- Source excerpt -
»»
The biggest story in sports this season is officiating. The people who are in the center of every game have actually taken center stage. At their best, officials are unnoticed throughout a game. The best result is the officials don’t play into the result. But now, certainly with the advent of instant replay and the integrity of officiating being called into question, playing ump is a national pastime.
The infield fly rule call against the Atlanta Braves in the bottom of the 8th is as bad and infamous a call as any the replacement officials were involved in excepting calls involving player safety.
The MNF call against the Packers literally decided the game, but that was one game of 16. This call was in a 1 game, sudden death wild card matchup. It didn’t literally end the game as the Braves still had plenty of chances, but it might as well have.
Not since Jim Joyce flat out missed the call at first base, ruining Armando Gallarraga’s perfect game has an ump blown it so overtly. But that was not on this dramatic stage, and it affected one guy. It ruined his career for all intensive purposes, but the damage this call could do to so many players, coaches, staff, and fans is much farther reaching.
In light of the replacement refs and the infield fly rule, the importance of officials has never been clearer, both in their necessity and their sway over the outcome.
There are obvious problems with the call, even thought the company line post game was to back up umpire Sam Holbrook. The official MLB rule states that the ball must be “caught by an infielder with ordinary effort,“ which is the main point Fredi Gonzalez protested, but additionally “When it seems apparent that a batted ball will become an Infield Fly, the umpire shall IMMEDIATELY declare ‘Infield Fly’”.
1.) Sam Holbrook’s hand went up so late
— But if it “seems apparent” to him it will be an Infield Fly very late, the rule protects him as an ump.
— It is not an advantage to the runners or even helpful, if the hand is up that late
2.) There is no such thing as ordinary effort in a playoff game
— That was a sloppy game before that play even happened, so the ump needs to let the play finish.
— Kozma was well into left field when he abandoned catching it.
Fredi Gonzalez certainly has beef. It never should have been called. The infield fly rule wasn’t just incepted for the benefit of the runners, but for the benefit of everyone who had to play 162 games. It helps move along games. When there could be a lot more deception and strategy brought into every game without the Infield Fly Rule, by exercising this rule (when it infrequently is called) it keeps the season progressing at a leisurely summer pace.
««
- Exercises to complete -
(a) List every person named in the article on officiating.
(b) Rewrite the stretch of the article on officiating from "In light of" through "over the outcome.", replacing "sway" with "influence".

- Provided records -
»»
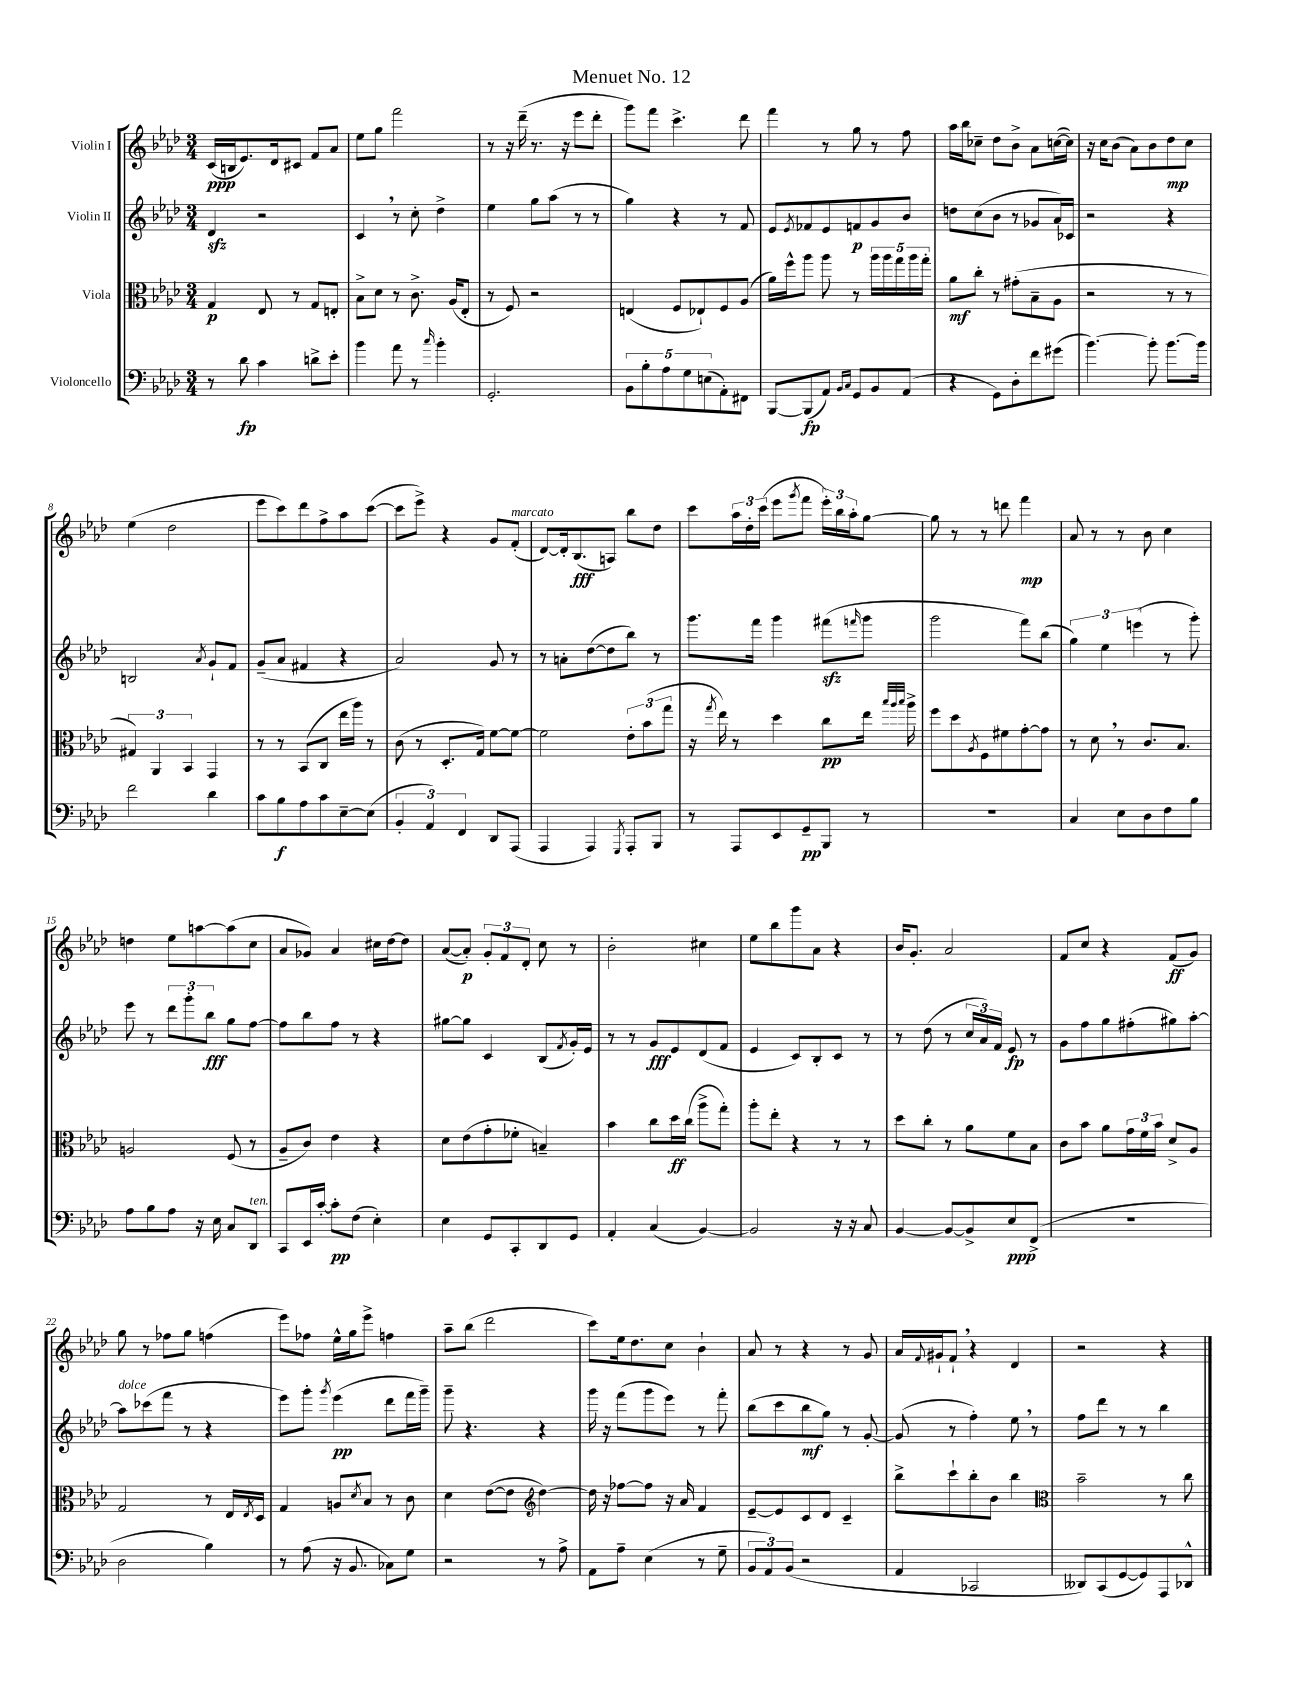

**kern	**dynam	**kern	**dynam	**kern	**dynam	**kern	**dynam
*part4	*part4	*part3	*part3	*part2	*part2	*part1	*part1
*staff4	*staff4	*staff3	*staff3	*staff2	*staff2	*staff1	*staff1
*I"Violoncello	*	*I"Viola	*	*I"Violin II	*	*I"Violin I	*
*clefF4	*	*clefC3	*	*clefG2	*	*clefG2	*
*k[b-e-a-d-]	*	*k[b-e-a-d-]	*	*k[b-e-a-d-]	*	*k[b-e-a-d-]	*
*M3/4	*	*M3/4	*	*M3/4	*	*M3/4	*
=1	=1	=1	=1	=1	=1	=1	=1
8r	.	4G/	p	4d-zz/	.	(16c/LL	ppp
.	.	.	.	.	.	16Bn/J	.
8d-\	fp	.	.	.	.	8.e-/)	.
4c\	.	8E-/	.	2r	.	.	.
.	.	.	.	.	.	16d-/k	.
.	.	8r	.	.	.	8c#X/J	.
8dn^\L	.	8G/L	.	.	.	8f/L	.
8e-'\J	.	8En'/J	.	.	.	8a-/J	.
=2	=2	=2	=2	=2	=2	=2	=2
4b-\	.	8B-^\L	.	4c,/	.	8ee-\L	.
.	.	8d-\J	.	.	.	8gg\J	.
8a-\	.	8r	.	8r	.	2fff\	.
8r	.	8.c^\	.	8cc'\	.	.	.
16qqcc/	.	.	.	.	.	.	.
4b-'\	.	.	.	4dd-^\	.	.	.
.	.	(16A-/KL	.	.	.	.	.
.	.	8E-'/J	.	.	.	.	.
=3	=3	=3	=3	=3	=3	=3	=3
2.GG'/	.	8r	.	4ee-\	.	8r	.
.	.	8F/)	.	.	.	16r	.
.	.	.	.	.	.	(16ddd-~\	.
.	.	2r	.	8gg\L	.	8.r	.
.	.	.	.	(8aa-\J	.	.	.
.	.	.	.	.	.	16r	.
.	.	.	.	8r	.	8eee-\L	.
.	.	.	.	8r	.	8ddd-'\J	.
=4	=4	=4	=4	=4	=4	=4	=4
10BB-\L	.	(4En/	.	4gg\)	.	8ggg\L)	.
10B-'\	.	.	.	.	.	.	.
.	.	.	.	.	.	8fff\J	.
10A-\	.	.	.	.	.	.	.
.	.	8F/L	.	4r	.	4.ccc^\	.
10G\	.	.	.	.	.	.	.
.	.	8E-X`/)	.	.	.	.	.
(10En\	.	.	.	.	.	.	.
8AA-'\)	.	8F/	.	8r	.	.	.
8FF#X\J	.	(8A-/J	.	8f/	.	8ddd-\	.
=5	=5	=5	=5	=5	=5	=5	=5
[8BBB-/L	.	16a-\LL)	.	8e-/L	.	4fff\	.
.	.	16ff^^\J	.	.	.	.	.
.	.	.	.	8qe-/	.	.	.
(8BBB-/]	fp	8aa-\J	.	8f-X/	.	.	.
8AA-/J)	.	8aa-\	.	8e-/	.	8r	.
16qqBB-/LL	.	.	.	.	.	.	.
16qqC/JJ	.	.	.	.	.	.	.
8GG/L	.	8r	.	8fn/	p	8gg\	.
8BB-/	.	20aa-\LL	.	8g/	.	8r	.
.	.	20aa-\	.	.	.	.	.
.	.	20gg\	.	.	.	.	.
(8AA-/J	.	.	.	8b-/J	.	8ff\	.
.	.	20aa-\	.	.	.	.	.
.	.	20gg'\JJ	.	.	.	.	.
=6	=6	=6	=6	=6	=6	=6	=6
4r	.	8a-\L	mf	8ddn\L	.	16aa-\LL	.
.	.	.	.	.	.	16bb-\J	.
.	.	8cc'\J	.	(8cc\	.	8cc-X~\J	.
8GG\L)	.	8r	.	8b-\J	.	8dd-\L	.
8D-'\	.	(8g#X'\L	.	8r	.	8b-^\J	.
8f\	.	8B-~\	.	8g-X/L	.	8a-\L	.
(8g#X\J	.	8A-\J	.	16a-/L)	.	([16ccn\L	.
.	.	.	.	16c-X/JJ	.	16cc\JJ])	.
=7	=7	=7	=7	=7	=7	=7	=7
[4.b-\)	.	2r	.	2r	.	16r	.
.	.	.	.	.	.	16cc\KL	.
.	.	.	.	.	.	(8b-\J	.
.	.	.	.	.	.	8a-\L)	.
8b-'\]	.	.	.	.	.	8b-\	.
[8.b-\L	.	8r	.	4r	.	8dd-\	mp
.	.	8r	.	.	.	8cc\J	.
16b-\Jk]	.	.	.	.	.	.	.
!!LO:LB:g=z
=8	=8	=8	=8	=8	=8	=8	=8
2f\	.	6G#X/)	.	2Bn/	.	(4ee-\	.
.	.	6AA-/	.	.	.	.	.
.	.	.	.	.	.	2dd-\	.
.	.	6BB-/	.	.	.	.	.
.	.	.	.	8qa-/	.	.	.
4d-\	.	4GG/	.	8g`/L	.	.	.
.	.	.	.	8f/J	.	.	.
=9	=9	=9	=9	=9	=9	=9	=9
8c\L	.	8r	.	(8g~/L	.	8eee-\L	.
8B-\	f	8r	.	8a-/J	.	8ccc\)	.
8A-\	.	(8BB-/L	.	4f#X/	.	8ddd-\	.
8c\	.	8C/J	.	.	.	8ff^\	.
[8E-~\	.	16ee-\LL	.	4r	.	8aa-\	.
.	.	16aa-\JJ)	.	.	.	.	.
(8E-\J]	.	8r	.	.	.	([8ccc\J	.
=10	=10	=10	=10	=10	=10	=10	=10
6BB-'/	.	(8c\	.	2a-/)	.	8ccc\L]	.
.	.	8r	.	.	.	8eee-^\J)	.
6AA-/)	.	.	.	.	.	.	.
.	.	8.D-'/L	.	.	.	4r	.
6FF/	.	.	.	.	.	.	.
.	.	16G/Jk)	.	.	.	.	.
8DD-/L	.	[8f\L	.	8g/	.	8g/L	.
!	!	!	!	!	!	!LO:TX:a:i:t=marcato	!
(8AAA-/J	.	8f\J_	.	8r	.	(8f'/J	.
=11	=11	=11	=11	=11	=11	=11	=11
4AAA-/	.	2f\]	.	8r	.	[8d-/L)	.
.	.	.	.	8an'\L	.	16d-'/k]	.
.	.	.	.	.	.	(8.B-/	fff
4AAA-/)	.	.	.	([8dd-\	.	.	.
.	.	.	.	8dd-\]	.	8An/J)	.
8qGGG/	.	.	.	.	.	.	.
8AAA-'/L	.	12e-'\L	.	8bb-\J)	.	8bb-\L	.
.	.	(12b-\	.	.	.	.	.
8BBB-/J	.	.	.	8r	.	8dd-\J	.
.	.	12gg\J	.	.	.	.	.
=12	=12	=12	=12	=12	=12	=12	=12
8r	.	16r	.	8.ggg\L	.	8ccc\L	.
.	.	8qgg/	.	.	.	.	.
.	.	16ee-\)	.	.	.	.	.
8AAA-/L	.	8r	.	.	.	24aa-\L	.
.	.	.	.	.	.	24dd-'\	.
.	.	.	.	16fff\Jk	.	.	.
.	.	.	.	.	.	(24ccc\JJ	.
8EE-/	.	4dd-\	.	4ggg\	.	8eee-\L	.
.	.	.	.	.	.	8qggg/	.
8GG~/	pp	.	.	.	.	8fff\J	.
8BBB-/J	.	8cc\L	pp	(8fff#Xzz\L	.	24eee-'\LL)	.
.	.	.	.	.	.	24bb-\	.
.	.	.	.	.	.	24aa-'\J	.
.	.	.	.	16qqfffn/	.	.	.
8r	.	16ee-\Jk	.	8ggg\J	.	[8gg\J	.
.	.	32qqbb-/LLL	.	.	.	.	.
.	.	32qqaa-/	.	.	.	.	.
.	.	32qqbb-/JJJ	.	.	.	.	.
.	.	16aa-^\	.	.	.	.	.
=13	=13	=13	=13	=13	=13	=13	=13
2.r	.	8ff\L	.	2ggg\	.	8gg\]	.
.	.	8dd-\	.	.	.	8r	.
.	.	8qA-/	.	.	.	.	.
.	.	8F\	.	.	.	8r	.
.	.	8f#X\	.	.	.	8dddn\	.
.	.	[8g'\	.	8fff\L)	.	4fff\	mp
.	.	8g\J]	.	(8bb-\J	.	.	.
=14	=14	=14	=14	=14	=14	=14	=14
4C/	.	8r	.	6gg\)	.	8a-/	.
.	.	8d-,\	.	.	.	8r	.
.	.	.	.	6ee-\	.	.	.
8E-\L	.	8r	.	.	.	8r	.
.	.	.	.	(6eeen\	.	.	.
8D-\	.	8.c/L	.	.	.	8b-\	.
8F\	.	.	.	8r	.	4cc\	.
.	.	8.B-/J	.	.	.	.	.
8B-\J	.	.	.	8ggg'\)	.	.	.
!!LO:LB:g=z
=15	=15	=15	=15	=15	=15	=15	=15
8A-\L	.	2An/	.	8eee-\	.	4ddn\	.
8B-\	.	.	.	8r	.	.	.
8A-\J	.	.	.	12ddd-\L	.	8ee-\L	.
.	.	.	.	12ggg'\	.	.	.
16r	.	.	.	.	.	[8aan\	.
.	.	.	.	12bb-\J	fff	.	.
16E-\	.	.	.	.	.	.	.
8C/L	.	(8F/	.	8gg\L	.	(8aa\]	.
!LO:TX:a:i:t=ten.	!	!	!	!	!	!	!
8DD-/J	.	8r	.	[8ff\J	.	8cc\J	.
=16	=16	=16	=16	=16	=16	=16	=16
8CC/L	.	8A-~/L	.	8ff\L]	.	8a-/L	.
16EE-/L	.	8c/J)	.	8bb-\	.	8g-X/J)	.
[16c'/JJ	.	.	.	.	.	.	.
8c'\L]	pp	4e-\	.	8ff\J	.	4a-/	.
(8F\J	.	.	.	8r	.	.	.
4E-'\)	.	4r	.	4r	.	16cc#X\LL	.
.	.	.	.	.	.	[16dd-\J	.
.	.	.	.	.	.	8dd-\J]	.
=17	=17	=17	=17	=17	=17	=17	=17
4E-\	.	8d-\L	.	[8gg#X\L	.	([8a-/L	.
.	.	(8e-\	.	8gg#\J]	.	8a-'/J])	p
8GG/L	.	8g'\	.	4c/	.	12g'/L	.
.	.	.	.	.	.	12f/	.
8CC'/	.	8f-X'\J	.	.	.	.	.
.	.	.	.	.	.	12d-'/J	.
8DD-/	.	4Bn~/)	.	(8B-/L	.	8cc\	.
.	.	.	.	8qf/	.	.	.
8GG/J	.	.	.	16g'/L)	.	8r	.
.	.	.	.	16e-/JJ	.	.	.
=18	=18	=18	=18	=18	=18	=18	=18
4AA-'/	.	4b-\	.	8r	.	2b-'\	.
.	.	.	.	8r	.	.	.
(4C/	.	8cc\L	.	8g/L	fff	.	.
.	.	16dd-\L	ff	8e-/	.	.	.
.	.	(16cc\JJ	.	.	.	.	.
[4BB-/)	.	8aa-^\L	.	(8d-/	.	4cc#X\	.
.	.	8gg'\J)	.	8f/J	.	.	.
=19	=19	=19	=19	=19	=19	=19	=19
2BB-/]	.	8aa-'\L	.	4e-/	.	8ee-\L	.
.	.	8ee-'\J	.	.	.	8bb-\	.
.	.	4r	.	8c/L)	.	8ggg\	.
.	.	.	.	8B-'/	.	8a-\J	.
16r	.	8r	.	8c/J	.	4r	.
16r	.	.	.	.	.	.	.
8C/	.	8r	.	8r	.	.	.
=20	=20	=20	=20	=20	=20	=20	=20
[4BB-/	.	8dd-\L	.	8r	.	16b-/KL	.
.	.	.	.	.	.	8.g'/J	.
.	.	8cc'\J	.	(8dd-\	.	.	.
8BB-/L_	.	8r	.	8r	.	2a-/	.
8BB-^/]	.	8a-\L	.	24cc/LL	.	.	.
.	.	.	.	24a-/)	.	.	.
.	.	.	.	24f/JJ	.	.	.
8E-/	ppp	8f\	.	8e-/	fp	.	.
(8FF^/J	.	8B-\J	.	8r	.	.	.
=21	=21	=21	=21	=21	=21	=21	=21
2.r	.	8c\L	.	8g\L	.	8f/L	.
.	.	8b-\J	.	8ff\	.	8cc/J	.
.	.	8a-\L	.	8gg\	.	4r	.
.	.	24g\L	.	(8ff#X'\	.	.	.
.	.	24f\	.	.	.	.	.
.	.	24b-\JJ	.	.	.	.	.
.	.	8d-^/L	.	8gg#X\)	.	(8f/L	ff
.	.	8A-/J	.	[8aa-'\J	.	8g/J)	.
!!LO:LB:g=z
=22	=22	=22	=22	=22	=22	=22	=22
!	!	!	!	!LO:TX:a:i:t=dolce	!	!	!
2D-\	.	2G/	.	8aa-\L]	.	8gg\	.
.	.	.	.	(8ccc-X\	.	8r	.
.	.	.	.	8fff\J	.	8ff-X\L	.
.	.	.	.	8r	.	8gg\J	.
4B-\)	.	8r	.	4r	.	(4ffn\	.
.	.	16E-/LL	.	.	.	.	.
.	.	8qE-/	.	.	.	.	.
.	.	16D-/JJ	.	.	.	.	.
=23	=23	=23	=23	=23	=23	=23	=23
8r	.	4G/	.	8eee-\L)	.	8eee-\L)	.
(8A-\	.	.	.	8ggg'\J	.	8ff-X\J	.
.	.	.	.	8qggg/	.	.	.
16r	.	8An/L	.	(4eee-\	pp	16ee-^^\LL	.
8.BB-/	.	.	.	.	.	16gg\J	.
.	.	8qd-/	.	.	.	.	.
.	.	8B-/J	.	.	.	8eee-^\J	.
8C-X\L)	.	8r	.	8ddd-\L	.	4ffn\	.
8G\J	.	8c\	.	16fff\L	.	.	.
.	.	.	.	16ggg~\JJ)	.	.	.
=24	=24	=24	=24	=24	=24	=24	=24
2r	.	4d-\	.	8ggg~\	.	8aa-~\L	.
.	.	.	.	4.r	.	(8bb-\J	.
.	.	([8e-\L	.	.	.	2ddd-\	.
.	.	8e-\J]	.	.	.	.	.
*	*	*clefG2	*	*	*	*	*
8r	.	[4dd-\)	.	4r	.	.	.
8A-^\	.	.	.	.	.	.	.
=25	=25	=25	=25	=25	=25	=25	=25
8AA-\L	.	16dd-\]	.	16ggg\	.	8ccc\L)	.
.	.	16r	.	16r	.	.	.
8A-~\J	.	[8ff-X\L	.	(8fff\L	.	16ee-\k	.
.	.	.	.	.	.	8.dd-\	.
(4E-\	.	8ff-\J]	.	8ggg\	.	.	.
.	.	16r	.	8eee-\J)	.	8cc\J	.
.	.	16a-/	.	.	.	.	.
8r	.	4f/	.	8r	.	4b-`\	.
8G~\	.	.	.	8fff'\	.	.	.
=26	=26	=26	=26	=26	=26	=26	=26
12BB-/L	.	[8e-~/L	.	(8bb-\L	.	8a-/	.
12AA-/)	.	.	.	.	.	.	.
.	.	8e-/]	.	8ccc\	.	8r	.
(12BB-/J	.	.	.	.	.	.	.
2r	.	8c/	.	8bb-\	mf	4r	.
.	.	8d-/J	.	8gg\J)	.	.	.
.	.	4c~/	.	8r	.	8r	.
.	.	.	.	[8g'/	.	8g/	.
=27	=27	=27	=27	=27	=27	=27	=27
4AA-/	.	8bb-^\L	.	(8g/]	.	16a-/LL	.
.	.	.	.	.	.	8qqf/	.
.	.	.	.	.	.	16g#X`/J	.
.	.	8ccc`\	.	8r	.	8f`,/J	.
2CC-X/	.	8bb-'\	.	4ff'\)	.	4r	.
.	.	8b-\J	.	.	.	.	.
.	.	4bb-\	.	8ee-,\	.	4d-/	.
.	.	.	.	8r	.	.	.
=28	=28	=28	=28	=28	=28	=28	=28
*	*	*clefC3	*	*	*	*	*
8DD--X/L)	.	2b-~\	.	8ff\L	.	2r	.
(8CC/	.	.	.	8ddd-\J	.	.	.
[8GG/	.	.	.	8r	.	.	.
8GG/])	.	.	.	8r	.	.	.
8AAA-/	.	8r	.	4bb-\	.	4r	.
8DD-X^^/J	.	8cc\	.	.	.	.	.
==	==	==	==	==	==	==	==
*-	*-	*-	*-	*-	*-	*-	*-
««
- Results by task -
(a)
Jim Joyce
Armando Gallarraga
Sam Holbrook
Fredi Gonzalez
Kozma

(b)
In light of the replacement refs and the infield fly rule, the importance of officials has never been clearer, both in their necessity and their influence over the outcome.